Data records section start

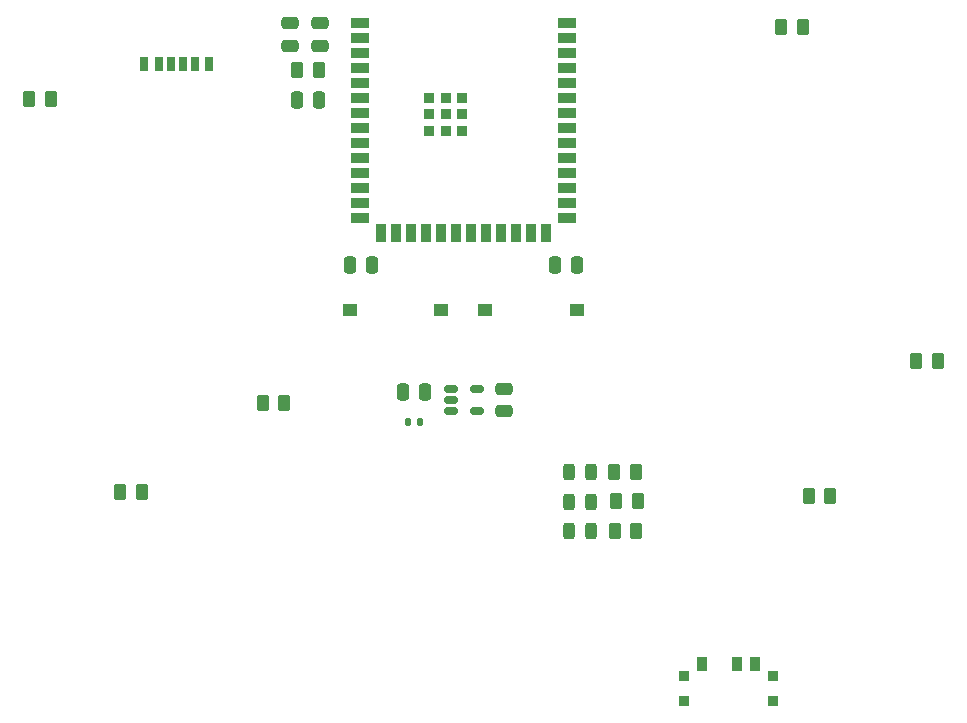
<source format=gbr>
%TF.GenerationSoftware,KiCad,Pcbnew,7.0.9*%
%TF.CreationDate,2024-05-06T23:46:12-05:00*%
%TF.ProjectId,CONTROL WIFI ESP32 S3 V4.0,434f4e54-524f-44c2-9057-494649204553,rev?*%
%TF.SameCoordinates,Original*%
%TF.FileFunction,Paste,Top*%
%TF.FilePolarity,Positive*%
%FSLAX46Y46*%
G04 Gerber Fmt 4.6, Leading zero omitted, Abs format (unit mm)*
G04 Created by KiCad (PCBNEW 7.0.9) date 2024-05-06 23:46:12*
%MOMM*%
%LPD*%
G01*
G04 APERTURE LIST*
G04 Aperture macros list*
%AMRoundRect*
0 Rectangle with rounded corners*
0 $1 Rounding radius*
0 $2 $3 $4 $5 $6 $7 $8 $9 X,Y pos of 4 corners*
0 Add a 4 corners polygon primitive as box body*
4,1,4,$2,$3,$4,$5,$6,$7,$8,$9,$2,$3,0*
0 Add four circle primitives for the rounded corners*
1,1,$1+$1,$2,$3*
1,1,$1+$1,$4,$5*
1,1,$1+$1,$6,$7*
1,1,$1+$1,$8,$9*
0 Add four rect primitives between the rounded corners*
20,1,$1+$1,$2,$3,$4,$5,0*
20,1,$1+$1,$4,$5,$6,$7,0*
20,1,$1+$1,$6,$7,$8,$9,0*
20,1,$1+$1,$8,$9,$2,$3,0*%
G04 Aperture macros list end*
%ADD10RoundRect,0.180000X0.390000X-0.120000X0.390000X0.120000X-0.390000X0.120000X-0.390000X-0.120000X0*%
%ADD11RoundRect,0.135000X-0.135000X-0.185000X0.135000X-0.185000X0.135000X0.185000X-0.135000X0.185000X0*%
%ADD12RoundRect,0.250000X0.250000X0.475000X-0.250000X0.475000X-0.250000X-0.475000X0.250000X-0.475000X0*%
%ADD13RoundRect,0.250000X-0.475000X0.250000X-0.475000X-0.250000X0.475000X-0.250000X0.475000X0.250000X0*%
%ADD14RoundRect,0.250000X-0.250000X-0.475000X0.250000X-0.475000X0.250000X0.475000X-0.250000X0.475000X0*%
%ADD15RoundRect,0.250000X0.262500X0.450000X-0.262500X0.450000X-0.262500X-0.450000X0.262500X-0.450000X0*%
%ADD16RoundRect,0.243750X0.243750X0.456250X-0.243750X0.456250X-0.243750X-0.456250X0.243750X-0.456250X0*%
%ADD17RoundRect,0.243750X-0.243750X-0.456250X0.243750X-0.456250X0.243750X0.456250X-0.243750X0.456250X0*%
%ADD18RoundRect,0.250000X-0.262500X-0.450000X0.262500X-0.450000X0.262500X0.450000X-0.262500X0.450000X0*%
%ADD19R,1.250000X1.000000*%
%ADD20R,0.700000X1.200000*%
%ADD21R,0.760000X1.200000*%
%ADD22R,0.800000X1.200000*%
%ADD23R,0.889000X1.244600*%
%ADD24R,0.812800X0.889000*%
%ADD25R,1.500000X0.900000*%
%ADD26R,0.900000X1.500000*%
%ADD27R,0.900000X0.900000*%
G04 APERTURE END LIST*
D10*
%TO.C,U1*%
X77350000Y-114460000D03*
X77350000Y-116360000D03*
X75070000Y-116360000D03*
X75070000Y-115410000D03*
X75070000Y-114460000D03*
%TD*%
D11*
%TO.C,R14*%
X71430000Y-117260000D03*
X72450000Y-117260000D03*
%TD*%
D12*
%TO.C,C2*%
X72920000Y-114690000D03*
X71020000Y-114690000D03*
%TD*%
D13*
%TO.C,C1*%
X79630000Y-114480000D03*
X79630000Y-116380000D03*
%TD*%
D14*
%TO.C,C6*%
X62050000Y-90000000D03*
X63950000Y-90000000D03*
%TD*%
D15*
%TO.C,R12*%
X116312500Y-112100000D03*
X114487500Y-112100000D03*
%TD*%
D16*
%TO.C,STDBY1*%
X86975000Y-124015000D03*
X85100000Y-124015000D03*
%TD*%
D17*
%TO.C,D1*%
X85100000Y-126515000D03*
X86975000Y-126515000D03*
%TD*%
D12*
%TO.C,C10*%
X85800000Y-104000000D03*
X83900000Y-104000000D03*
%TD*%
D15*
%TO.C,R13*%
X61012500Y-115700000D03*
X59187500Y-115700000D03*
%TD*%
D16*
%TO.C,CHRG1*%
X86975000Y-121515000D03*
X85100000Y-121515000D03*
%TD*%
D12*
%TO.C,C9*%
X68450000Y-104000000D03*
X66550000Y-104000000D03*
%TD*%
D13*
%TO.C,C8*%
X61500000Y-83500000D03*
X61500000Y-85400000D03*
%TD*%
D15*
%TO.C,R4*%
X90912500Y-124000000D03*
X89087500Y-124000000D03*
%TD*%
D18*
%TO.C,R8*%
X103087500Y-83800000D03*
X104912500Y-83800000D03*
%TD*%
D15*
%TO.C,R9*%
X41212500Y-89900000D03*
X39387500Y-89900000D03*
%TD*%
D19*
%TO.C,BT3*%
X78025000Y-107765000D03*
X85775000Y-107765000D03*
%TD*%
D20*
%TO.C,J5*%
X52400000Y-86930000D03*
D21*
X50380000Y-86930000D03*
D22*
X49150000Y-86930000D03*
D20*
X51400000Y-86930000D03*
D21*
X53420000Y-86930000D03*
D22*
X54650000Y-86930000D03*
%TD*%
D19*
%TO.C,EN1*%
X66525000Y-107765000D03*
X74275000Y-107765000D03*
%TD*%
D18*
%TO.C,R3*%
X62087500Y-87500000D03*
X63912500Y-87500000D03*
%TD*%
D23*
%TO.C,SW1*%
X96349999Y-137728400D03*
X99350001Y-137728400D03*
X100850001Y-137728400D03*
D24*
X94800000Y-138753399D03*
X102400000Y-138753399D03*
X94800000Y-140853400D03*
X102400000Y-140853400D03*
%TD*%
D15*
%TO.C,R1*%
X90812500Y-126515000D03*
X88987500Y-126515000D03*
%TD*%
D18*
%TO.C,R11*%
X105387500Y-123500000D03*
X107212500Y-123500000D03*
%TD*%
D15*
%TO.C,R10*%
X48912500Y-123200000D03*
X47087500Y-123200000D03*
%TD*%
D13*
%TO.C,C7*%
X64000000Y-83500000D03*
X64000000Y-85400000D03*
%TD*%
D25*
%TO.C,U3*%
X67400000Y-83505000D03*
X67400000Y-84775000D03*
X67400000Y-86045000D03*
X67400000Y-87315000D03*
X67400000Y-88585000D03*
X67400000Y-89855000D03*
X67400000Y-91125000D03*
X67400000Y-92395000D03*
X67400000Y-93665000D03*
X67400000Y-94935000D03*
X67400000Y-96205000D03*
X67400000Y-97475000D03*
X67400000Y-98745000D03*
X67400000Y-100015000D03*
D26*
X69165000Y-101265000D03*
X70435000Y-101265000D03*
X71705000Y-101265000D03*
X72975000Y-101265000D03*
X74245000Y-101265000D03*
X75515000Y-101265000D03*
X76785000Y-101265000D03*
X78055000Y-101265000D03*
X79325000Y-101265000D03*
X80595000Y-101265000D03*
X81865000Y-101265000D03*
X83135000Y-101265000D03*
D25*
X84900000Y-100015000D03*
X84900000Y-98745000D03*
X84900000Y-97475000D03*
X84900000Y-96205000D03*
X84900000Y-94935000D03*
X84900000Y-93665000D03*
X84900000Y-92395000D03*
X84900000Y-91125000D03*
X84900000Y-89855000D03*
X84900000Y-88585000D03*
X84900000Y-87315000D03*
X84900000Y-86045000D03*
X84900000Y-84775000D03*
X84900000Y-83505000D03*
D27*
X74650000Y-91225000D03*
X73250000Y-91225000D03*
X76050000Y-91225000D03*
X73250000Y-92625000D03*
X74650000Y-92625000D03*
X76050000Y-92625000D03*
X73250000Y-89825000D03*
X74650000Y-89825000D03*
X76050000Y-89825000D03*
%TD*%
D15*
%TO.C,R5*%
X90762500Y-121500000D03*
X88937500Y-121500000D03*
%TD*%
M02*

</source>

Data records section end

Exercise requirements | From the records above, extract exactly and only the lines that begin at the line with "X39387500Y-89900000D03*" and stop after the line with "X90812500Y-126515000D03*".

Task response |
X39387500Y-89900000D03*
%TD*%
D19*
%TO.C,BT3*%
X78025000Y-107765000D03*
X85775000Y-107765000D03*
%TD*%
D20*
%TO.C,J5*%
X52400000Y-86930000D03*
D21*
X50380000Y-86930000D03*
D22*
X49150000Y-86930000D03*
D20*
X51400000Y-86930000D03*
D21*
X53420000Y-86930000D03*
D22*
X54650000Y-86930000D03*
%TD*%
D19*
%TO.C,EN1*%
X66525000Y-107765000D03*
X74275000Y-107765000D03*
%TD*%
D18*
%TO.C,R3*%
X62087500Y-87500000D03*
X63912500Y-87500000D03*
%TD*%
D23*
%TO.C,SW1*%
X96349999Y-137728400D03*
X99350001Y-137728400D03*
X100850001Y-137728400D03*
D24*
X94800000Y-138753399D03*
X102400000Y-138753399D03*
X94800000Y-140853400D03*
X102400000Y-140853400D03*
%TD*%
D15*
%TO.C,R1*%
X90812500Y-126515000D03*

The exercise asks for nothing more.